BEGIN

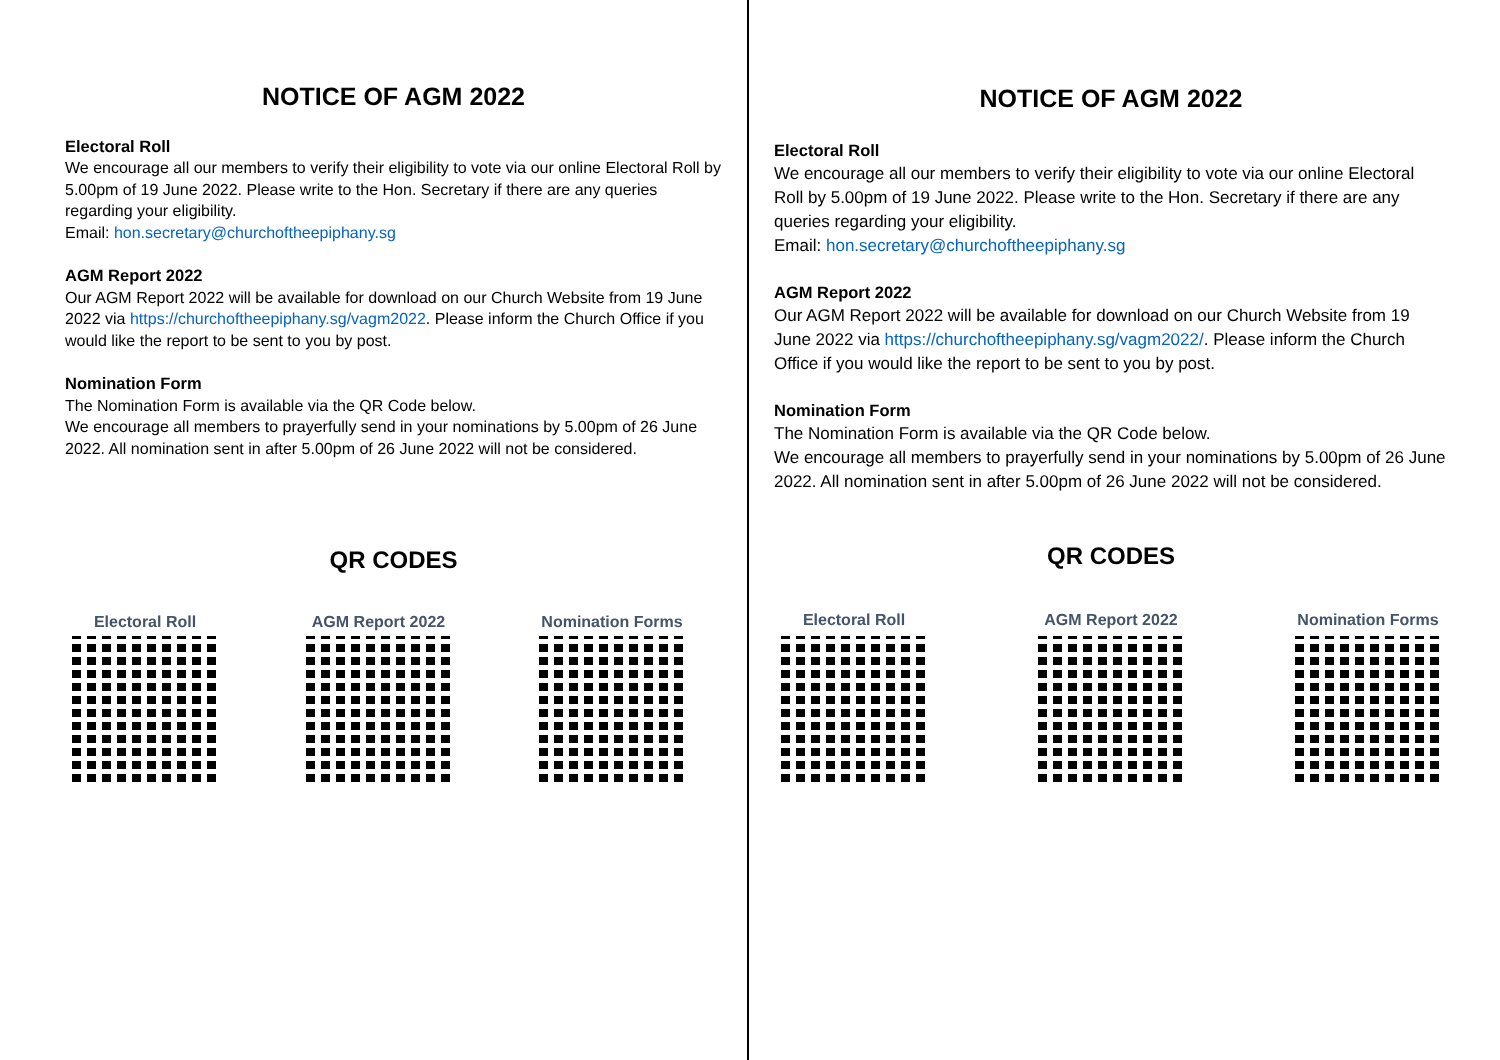NOTICE OF AGM 2022
Electoral Roll
We encourage all our members to verify their eligibility to vote via our online Electoral Roll by 5.00pm of 19 June 2022. Please write to the Hon. Secretary if there are any queries regarding your eligibility.
Email: hon.secretary@churchoftheepiphany.sg
AGM Report 2022
Our AGM Report 2022 will be available for download on our Church Website from 19 June 2022 via https://churchoftheepiphany.sg/vagm2022. Please inform the Church Office if you would like the report to be sent to you by post.
Nomination Form
The Nomination Form is available via the QR Code below.
We encourage all members to prayerfully send in your nominations by 5.00pm of 26 June 2022. All nomination sent in after 5.00pm of 26 June 2022 will not be considered.
QR CODES
Electoral Roll AGM Report 2022 Nomination Forms
NOTICE OF AGM 2022
Electoral Roll
We encourage all our members to verify their eligibility to vote via our online Electoral Roll by 5.00pm of 19 June 2022. Please write to the Hon. Secretary if there are any queries regarding your eligibility.
Email: hon.secretary@churchoftheepiphany.sg
AGM Report 2022
Our AGM Report 2022 will be available for download on our Church Website from 19 June 2022 via https://churchoftheepiphany.sg/vagm2022/. Please inform the Church Office if you would like the report to be sent to you by post.
Nomination Form
The Nomination Form is available via the QR Code below.
We encourage all members to prayerfully send in your nominations by 5.00pm of 26 June 2022. All nomination sent in after 5.00pm of 26 June 2022 will not be considered.
QR CODES
Electoral Roll AGM Report 2022 Nomination Forms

END

[Problem]
From the entries, report every line in which the string "Please" occurs.

[Exercise result]
We encourage all our members to verify their eligibility to vote via our online Electoral Roll by 5.00pm of 19 June 2022. Please write to the Hon. Secretary if there are any queries regarding your eligibility.
Our AGM Report 2022 will be available for download on our Church Website from 19 June 2022 via https://churchoftheepiphany.sg/vagm2022. Please inform the Church Office if you would like the report to be sent to you by post.
We encourage all our members to verify their eligibility to vote via our online Electoral Roll by 5.00pm of 19 June 2022. Please write to the Hon. Secretary if there are any queries regarding your eligibility.
Our AGM Report 2022 will be available for download on our Church Website from 19 June 2022 via https://churchoftheepiphany.sg/vagm2022/. Please inform the Church Office if you would like the report to be sent to you by post.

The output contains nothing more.